Yes, but. Wouldn't this defeat the whole point of the proposal? I'd rather not have two, approximately equally complex syntaxes for closures. Once we start writing ⟦ x, y | x + y ⟧, we might as well stick with |x, y| x + y.

It was not an entirely serious proposal, but the virtue I see in it is entirely due to the visually-obvious ending delimiter for the closure. As evidence for the value of this, see the earlier draft of my post in which I wrote that foo(bar(|x| x, 5)) would correspond to foo(bar(⟦_, 5⟧)) instead of foo(bar(⟦_⟧, 5)).

... Come to think of it, would the entirely ASCII syntax

    { arg, arg, ... | STATEMENTS }

be ambiguous with any other existing syntax in the language? With or without the additional frill of allowing {| _ + 5} to be shorthand for { _ | _ + 5 }. This would, hypothetically, replace the existing

    | arg, arg, ... | EXPR or BLOCK

closure syntax. I'm guessing it's a non-starter because it's ambiguous with | as a binary operator.

One of these? %)

\[ _ + 3 ]
.[ _ + 3 ]
^[ _ + 3 ]
~[ _ + 3 ]

The reason | works as a closure delimiter is because as a binary operator, there's no valid reason to start a expr with |. So the solution to | being a binary operator already exists: start your closure declaration with |. But then you're quickly on the road to existing closure syntax.

If you want to create a closure that omits naming its arguments, why not just do something like |..| _ + 3? Creating some alien prefix or bracket undermines the whole point of trying to simplify closure expressions.

But most of these simple closures only have one argument, so that doesn't make it shorter?

Also, a general downfall of all the "each _ is a separate closure parameter" proposals is that quite often, especially with iterators, you work with a n-tuple instead of n individual arguments which is impossible with the shorthand (_.0 + _.1 would not work).

C trigraphs: ??( _ + 3 ??). (No, I'm not seriously suggesting this.)

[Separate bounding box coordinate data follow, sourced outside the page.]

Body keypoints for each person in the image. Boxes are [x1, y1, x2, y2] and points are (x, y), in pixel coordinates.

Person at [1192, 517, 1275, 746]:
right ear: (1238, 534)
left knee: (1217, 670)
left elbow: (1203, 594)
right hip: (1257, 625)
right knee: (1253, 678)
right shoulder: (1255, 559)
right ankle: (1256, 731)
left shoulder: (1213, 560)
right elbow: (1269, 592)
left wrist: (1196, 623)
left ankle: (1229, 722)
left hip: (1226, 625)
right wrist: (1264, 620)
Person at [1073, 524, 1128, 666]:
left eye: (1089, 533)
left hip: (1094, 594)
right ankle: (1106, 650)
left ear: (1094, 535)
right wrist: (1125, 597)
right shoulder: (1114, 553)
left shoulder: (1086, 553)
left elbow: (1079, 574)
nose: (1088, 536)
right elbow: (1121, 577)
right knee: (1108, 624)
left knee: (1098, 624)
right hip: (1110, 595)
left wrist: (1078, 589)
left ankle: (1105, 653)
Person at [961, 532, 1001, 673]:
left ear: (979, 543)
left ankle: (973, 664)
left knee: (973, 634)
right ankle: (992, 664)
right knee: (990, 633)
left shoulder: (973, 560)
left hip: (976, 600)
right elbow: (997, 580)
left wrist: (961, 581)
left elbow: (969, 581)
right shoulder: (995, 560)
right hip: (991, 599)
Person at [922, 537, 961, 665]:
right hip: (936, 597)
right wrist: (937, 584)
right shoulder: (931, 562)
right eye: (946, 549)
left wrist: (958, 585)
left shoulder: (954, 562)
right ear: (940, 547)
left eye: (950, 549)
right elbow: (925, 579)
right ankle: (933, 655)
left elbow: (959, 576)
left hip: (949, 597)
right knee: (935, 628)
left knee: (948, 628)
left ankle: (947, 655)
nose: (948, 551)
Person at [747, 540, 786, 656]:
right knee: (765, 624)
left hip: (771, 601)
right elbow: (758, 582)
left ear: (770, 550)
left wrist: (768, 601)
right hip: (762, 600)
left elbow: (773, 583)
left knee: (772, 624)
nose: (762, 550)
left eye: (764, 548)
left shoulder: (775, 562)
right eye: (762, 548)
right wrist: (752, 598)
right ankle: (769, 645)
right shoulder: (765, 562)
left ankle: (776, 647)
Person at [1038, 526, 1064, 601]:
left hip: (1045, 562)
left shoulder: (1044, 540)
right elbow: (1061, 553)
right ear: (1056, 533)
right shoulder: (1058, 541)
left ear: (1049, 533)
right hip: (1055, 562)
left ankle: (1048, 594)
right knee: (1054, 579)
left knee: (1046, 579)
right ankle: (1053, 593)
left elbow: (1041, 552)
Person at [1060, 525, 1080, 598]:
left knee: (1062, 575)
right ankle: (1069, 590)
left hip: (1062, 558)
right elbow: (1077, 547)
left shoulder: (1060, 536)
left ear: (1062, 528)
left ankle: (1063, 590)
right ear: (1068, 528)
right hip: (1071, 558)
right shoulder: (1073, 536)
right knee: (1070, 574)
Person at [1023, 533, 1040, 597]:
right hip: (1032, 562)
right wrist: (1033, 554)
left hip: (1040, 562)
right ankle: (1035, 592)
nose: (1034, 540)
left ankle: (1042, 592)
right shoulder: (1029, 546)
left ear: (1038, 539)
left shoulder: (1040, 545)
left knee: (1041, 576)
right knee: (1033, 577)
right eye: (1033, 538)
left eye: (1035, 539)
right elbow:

To be clear, I am mostly okay with the existing closure syntax, and my original post was tongue-in-cheek. But there is one thing I genuinely don't like about the existing closure syntax: the lack of an explicit ending delimiter for single-expression closures. If not for the obvious problems with using non-ASCII punctuation, I would call ⟦ x, y | x + y ⟧ an unambiguous improvement on | x, y | x + y just because of that.

And explicit delimiters also solve the problem raised upthread about not knowing where a placeholder-based closure ends, so hey.

You can optionally use {} as a delimiter if you want/it's unclear, though, right?

|x, y| { x + y }

Rustfmt will eat those, although it won't eat

{ |x, y| x + y }

Why are numbers better than letters? I.e., why would

`{ `1 + `2/`1 }

be better than

|x, y| x + y/x

?

The point here isn't to come of with a new syntax. The point is to come up with a better syntax (for something that, IMO, is already very neat and succinct.)

I could be wrong about this, but given the constrains the Rust language is under (in this case specifically making the semantics of a given piece of code obvious in a local context), I'd say that the current closure syntax is either some kind of (local) optimum, or quite close to it.

The various suggestions I've seen here suffer from various issues:

1. Syntax unsupported by the parser. It could be added but then the issue becomes that we might as well stick with the current syntax
2. _-based syntax suffers from ambiguous scoping rules, and using them in macros would be a potent recipe for bugs i.e. those 2 language features would not compose well.
3. None of these options I've seen is all that much shorter than the current closure syntax. Combined with the previous issues it raises the question of whether it's worth spending engineering effort on when something like GATs, full const generics (or, dare to dream, full-blown dependent typing) or other language-based features would yield a much better ROI. This matters because even though volunteers are joining the Rust community, especially the resources available to the language team is still quite limited from what I can see. And this makes sense, working on the language part of Rust isn't exactly low-hanging fruit and requires quite a bit of expertise.